Pour beaucoup, il est l’auteur de la célèbre nouvelle Carmen, pour d’autres celui de la Chronique du règne de Charles IX; pour moi, il a avant tout écrit La Vénus d’Ille. Mais Prosper Mérimée n’est pas seulement romancier et historien, il est aussi critique d’art, traducteur et épistolier, il fut également sénateur et académicien. L’exposition qui lui est consacrée jusqu’au 18 mars au château de Compiègne évoque tous ces aspects mais insiste sur une autre fonction moins connue de cette personnalité aux talents multiples, celle d’inspecteur des monuments historiques.

Et on découvre ainsi son goût pour les voyages, ses dons de dessinateur et ses connaissances archéologiques. Prosper Mérimée a séjourné dans ce château qui ouvre aujourd’hui ses portes à une œuvre impressionnante de diversité. Il faudra parcourir les différentes salles du château pour découvrir toutes les facettes d’un homme indiscutablement de son temps qui correspondait toutefois à la définition de l’honnête homme tel qu’on le décrivait deux siècles plus tôt.

D’après Anne Louise Moreau, Portrait de Prosper Mérimée enfant © Compiègne, Musée national du château

Carmen a échappé à Mérimée, […]c’est la création d’un mythe moderne

Rodolphe Rapetti

Homme de lettres

Prosper Mérimée est né à deux pas du Panthéon à Paris le 5 vendémiaire de l’an VII (28 septembre 1803) dans une famille bourgeoise et cultivée, sa mère était portraitiste et son père, professeur de dessin. Externe au Lycée Napoléon, il aime les langues mortes et l’histoire antique. Pendant ses études de droit, le jeune homme fréquente le n°1 rue Chabanet, salon littéraire où l’on parle politique et littérature. Le jeune Mérimée lit ses textes devant un auditoire de qualité : Ste Beuve, Viollet-Leduc ou Stendhal l’encouragent. Il supporte Hugo à la première d’Hernani comme il se doit pour le chantre du romantisme, même s’il n’apprécie pas vraiment le style du grand homme qui d’ailleurs le lui rendra bien.

────────

• Consignes:
1. D'après l'extrait sur Mérimée, quel était le métier de son père ?
2. Recopiez le passage de l'extrait sur Mérimée qui commence par « Rodolphe Rapetti » et va jusqu'à « lui rendra bien. ».

• Matériel:
────────

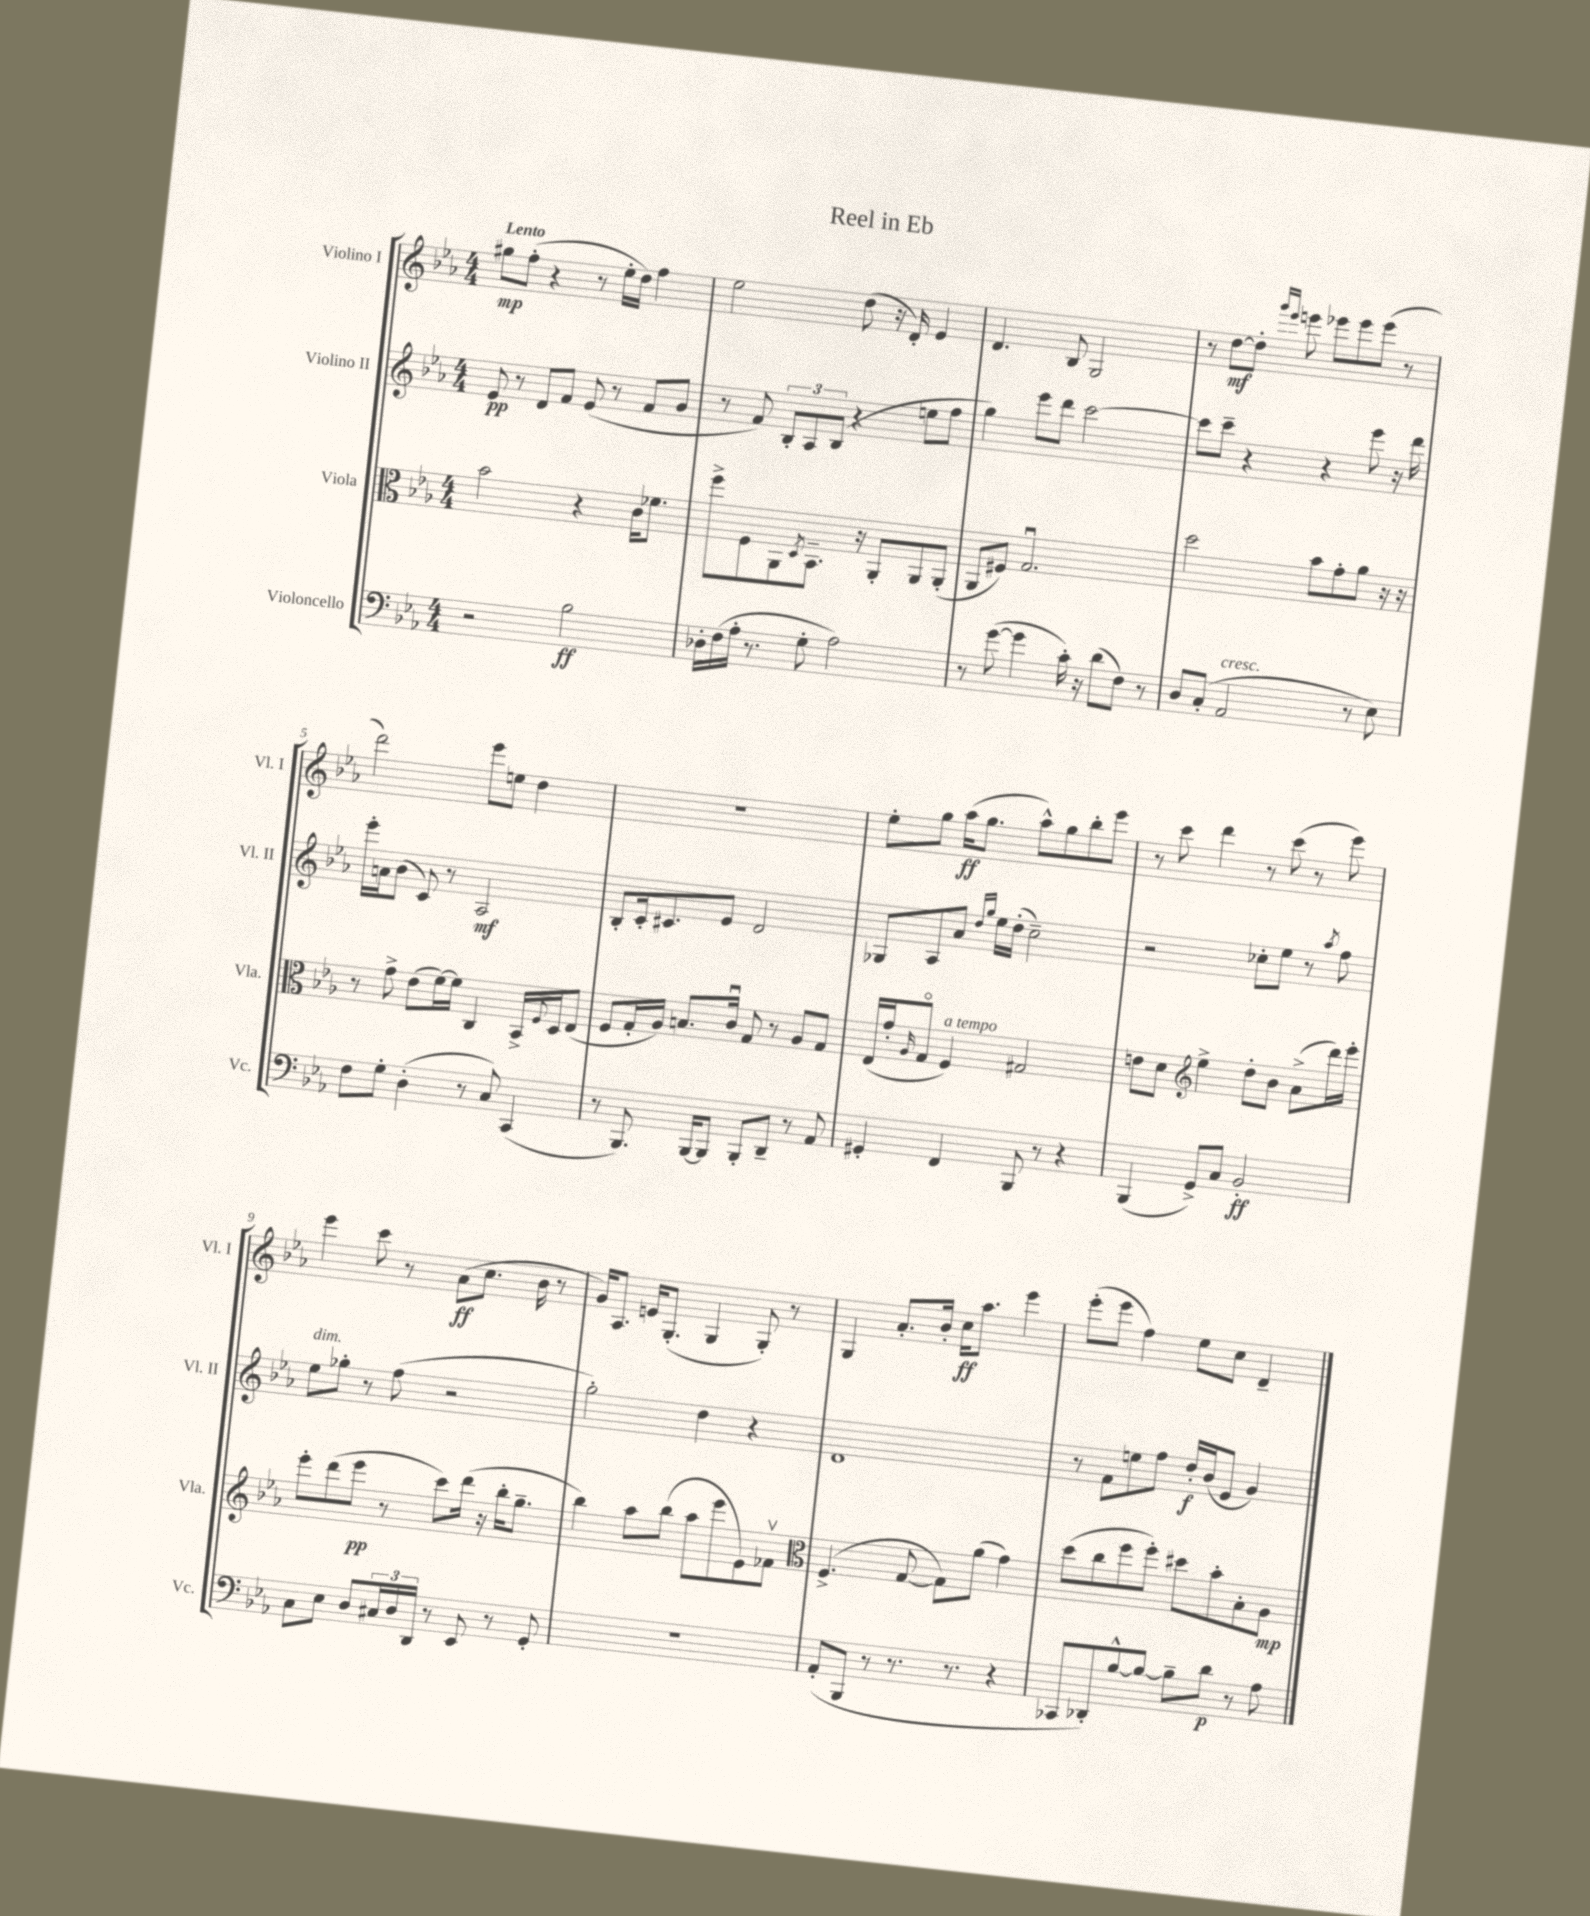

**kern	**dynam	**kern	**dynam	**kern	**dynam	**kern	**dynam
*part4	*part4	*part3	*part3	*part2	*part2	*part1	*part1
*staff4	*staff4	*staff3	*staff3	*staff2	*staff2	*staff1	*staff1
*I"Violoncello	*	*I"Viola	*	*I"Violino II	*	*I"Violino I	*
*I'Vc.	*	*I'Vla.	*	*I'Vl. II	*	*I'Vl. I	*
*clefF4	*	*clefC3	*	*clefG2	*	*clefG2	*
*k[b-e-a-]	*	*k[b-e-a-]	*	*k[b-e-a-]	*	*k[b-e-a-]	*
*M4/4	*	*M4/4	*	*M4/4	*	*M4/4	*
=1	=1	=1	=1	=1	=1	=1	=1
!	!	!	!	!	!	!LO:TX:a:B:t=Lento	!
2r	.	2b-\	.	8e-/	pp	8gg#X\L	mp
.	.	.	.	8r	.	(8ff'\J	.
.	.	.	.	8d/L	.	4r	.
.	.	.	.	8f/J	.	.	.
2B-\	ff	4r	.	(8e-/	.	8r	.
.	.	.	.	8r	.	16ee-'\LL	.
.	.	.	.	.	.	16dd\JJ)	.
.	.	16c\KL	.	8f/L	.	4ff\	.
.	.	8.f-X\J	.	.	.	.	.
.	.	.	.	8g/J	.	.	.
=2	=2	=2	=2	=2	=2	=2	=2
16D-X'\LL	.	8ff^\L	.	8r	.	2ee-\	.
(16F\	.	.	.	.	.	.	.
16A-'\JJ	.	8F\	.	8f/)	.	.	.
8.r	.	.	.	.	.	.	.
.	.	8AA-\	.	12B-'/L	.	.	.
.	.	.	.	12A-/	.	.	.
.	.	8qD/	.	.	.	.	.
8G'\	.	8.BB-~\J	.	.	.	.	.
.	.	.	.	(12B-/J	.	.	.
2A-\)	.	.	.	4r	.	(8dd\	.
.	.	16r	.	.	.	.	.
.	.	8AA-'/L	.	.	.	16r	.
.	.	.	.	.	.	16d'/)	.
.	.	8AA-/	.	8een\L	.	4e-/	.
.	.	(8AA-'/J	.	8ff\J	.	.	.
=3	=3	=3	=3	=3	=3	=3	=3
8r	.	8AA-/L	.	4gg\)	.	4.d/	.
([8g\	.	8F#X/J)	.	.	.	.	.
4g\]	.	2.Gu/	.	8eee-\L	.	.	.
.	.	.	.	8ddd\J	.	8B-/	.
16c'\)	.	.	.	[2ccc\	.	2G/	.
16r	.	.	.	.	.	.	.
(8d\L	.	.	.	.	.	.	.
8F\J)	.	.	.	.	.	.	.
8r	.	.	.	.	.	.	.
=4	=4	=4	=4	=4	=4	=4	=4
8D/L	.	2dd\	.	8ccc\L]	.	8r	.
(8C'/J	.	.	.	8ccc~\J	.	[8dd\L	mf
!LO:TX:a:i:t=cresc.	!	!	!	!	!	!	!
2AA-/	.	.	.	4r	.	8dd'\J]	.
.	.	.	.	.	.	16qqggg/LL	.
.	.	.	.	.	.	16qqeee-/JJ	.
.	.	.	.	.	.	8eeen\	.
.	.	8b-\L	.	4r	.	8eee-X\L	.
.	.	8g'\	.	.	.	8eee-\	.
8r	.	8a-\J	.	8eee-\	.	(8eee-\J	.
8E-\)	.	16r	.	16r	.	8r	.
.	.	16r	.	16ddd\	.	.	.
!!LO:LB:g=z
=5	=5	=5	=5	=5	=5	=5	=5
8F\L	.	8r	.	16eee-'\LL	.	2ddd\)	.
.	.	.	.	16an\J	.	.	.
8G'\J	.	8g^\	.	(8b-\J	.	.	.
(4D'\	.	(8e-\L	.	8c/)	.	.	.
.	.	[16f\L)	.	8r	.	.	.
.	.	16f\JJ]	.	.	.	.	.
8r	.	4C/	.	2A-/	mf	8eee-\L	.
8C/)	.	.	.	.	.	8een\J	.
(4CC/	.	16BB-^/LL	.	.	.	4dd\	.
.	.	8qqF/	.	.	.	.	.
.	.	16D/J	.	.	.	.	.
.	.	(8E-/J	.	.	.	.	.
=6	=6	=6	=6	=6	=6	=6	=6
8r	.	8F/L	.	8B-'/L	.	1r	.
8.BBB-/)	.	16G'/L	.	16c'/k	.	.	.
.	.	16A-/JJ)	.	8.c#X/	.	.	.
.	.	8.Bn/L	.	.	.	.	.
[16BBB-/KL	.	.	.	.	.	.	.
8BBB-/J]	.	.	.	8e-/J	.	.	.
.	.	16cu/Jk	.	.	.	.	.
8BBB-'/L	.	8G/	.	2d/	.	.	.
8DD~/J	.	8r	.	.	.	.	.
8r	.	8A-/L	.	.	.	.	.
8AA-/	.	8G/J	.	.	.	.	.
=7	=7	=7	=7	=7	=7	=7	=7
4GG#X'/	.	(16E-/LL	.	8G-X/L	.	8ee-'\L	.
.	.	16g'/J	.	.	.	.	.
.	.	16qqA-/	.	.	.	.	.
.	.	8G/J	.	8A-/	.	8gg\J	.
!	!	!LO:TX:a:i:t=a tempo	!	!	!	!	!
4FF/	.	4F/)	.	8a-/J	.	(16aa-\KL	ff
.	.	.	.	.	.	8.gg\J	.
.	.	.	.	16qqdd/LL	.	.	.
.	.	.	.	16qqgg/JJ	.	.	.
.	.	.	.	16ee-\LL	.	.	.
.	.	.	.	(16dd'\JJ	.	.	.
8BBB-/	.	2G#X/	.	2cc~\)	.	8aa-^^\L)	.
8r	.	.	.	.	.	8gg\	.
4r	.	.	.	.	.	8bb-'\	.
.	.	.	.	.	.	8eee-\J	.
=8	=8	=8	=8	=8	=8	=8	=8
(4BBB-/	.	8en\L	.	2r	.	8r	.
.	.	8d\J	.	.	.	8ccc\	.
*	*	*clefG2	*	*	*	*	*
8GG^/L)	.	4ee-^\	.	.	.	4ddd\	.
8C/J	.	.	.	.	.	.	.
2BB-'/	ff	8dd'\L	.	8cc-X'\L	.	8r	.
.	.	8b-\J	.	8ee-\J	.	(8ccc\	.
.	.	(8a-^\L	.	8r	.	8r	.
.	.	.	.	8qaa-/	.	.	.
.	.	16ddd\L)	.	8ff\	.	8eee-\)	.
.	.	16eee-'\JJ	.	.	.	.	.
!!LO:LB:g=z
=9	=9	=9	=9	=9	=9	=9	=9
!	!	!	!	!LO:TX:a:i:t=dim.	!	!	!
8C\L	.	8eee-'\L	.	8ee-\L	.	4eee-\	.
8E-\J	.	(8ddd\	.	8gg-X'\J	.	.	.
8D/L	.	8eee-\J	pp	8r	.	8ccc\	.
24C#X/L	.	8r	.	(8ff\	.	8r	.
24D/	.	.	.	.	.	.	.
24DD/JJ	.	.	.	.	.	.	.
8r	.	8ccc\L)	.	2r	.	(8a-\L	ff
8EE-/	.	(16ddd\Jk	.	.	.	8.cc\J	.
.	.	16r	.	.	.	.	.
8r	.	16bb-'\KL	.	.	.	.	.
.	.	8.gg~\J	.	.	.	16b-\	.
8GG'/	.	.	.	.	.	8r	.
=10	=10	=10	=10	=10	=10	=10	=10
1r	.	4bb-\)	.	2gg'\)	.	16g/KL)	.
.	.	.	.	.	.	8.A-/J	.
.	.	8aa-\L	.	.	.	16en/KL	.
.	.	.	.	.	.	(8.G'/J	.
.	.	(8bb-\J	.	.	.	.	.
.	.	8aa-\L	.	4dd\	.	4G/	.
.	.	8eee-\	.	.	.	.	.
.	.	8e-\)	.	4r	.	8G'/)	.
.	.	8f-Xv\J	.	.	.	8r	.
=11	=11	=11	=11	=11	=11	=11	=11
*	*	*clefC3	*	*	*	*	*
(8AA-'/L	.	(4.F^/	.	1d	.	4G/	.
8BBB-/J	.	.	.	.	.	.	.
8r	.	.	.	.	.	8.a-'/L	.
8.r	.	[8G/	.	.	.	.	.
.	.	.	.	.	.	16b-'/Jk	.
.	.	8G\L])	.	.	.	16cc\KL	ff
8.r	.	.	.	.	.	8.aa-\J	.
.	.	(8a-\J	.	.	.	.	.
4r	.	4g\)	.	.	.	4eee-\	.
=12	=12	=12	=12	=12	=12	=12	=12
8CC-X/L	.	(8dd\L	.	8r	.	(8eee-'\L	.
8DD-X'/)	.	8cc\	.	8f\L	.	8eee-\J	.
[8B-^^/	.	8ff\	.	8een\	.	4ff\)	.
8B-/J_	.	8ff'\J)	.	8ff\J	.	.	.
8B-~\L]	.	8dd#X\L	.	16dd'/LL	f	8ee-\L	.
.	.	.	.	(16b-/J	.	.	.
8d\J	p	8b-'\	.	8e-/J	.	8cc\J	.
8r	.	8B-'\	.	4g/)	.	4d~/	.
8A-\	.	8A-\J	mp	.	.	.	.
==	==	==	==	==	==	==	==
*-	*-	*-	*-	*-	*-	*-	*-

────────

• Réponses:
1. Il était professeur de dessin.

2.
Rodolphe Rapetti

Homme de lettres

Prosper Mérimée est né à deux pas du Panthéon à Paris le 5 vendémiaire de l’an VII (28 septembre 1803) dans une famille bourgeoise et cultivée, sa mère était portraitiste et son père, professeur de dessin. Externe au Lycée Napoléon, il aime les langues mortes et l’histoire antique. Pendant ses études de droit, le jeune homme fréquente le n°1 rue Chabanet, salon littéraire où l’on parle politique et littérature. Le jeune Mérimée lit ses textes devant un auditoire de qualité : Ste Beuve, Viollet-Leduc ou Stendhal l’encouragent. Il supporte Hugo à la première d’Hernani comme il se doit pour le chantre du romantisme, même s’il n’apprécie pas vraiment le style du grand homme qui d’ailleurs le lui rendra bien.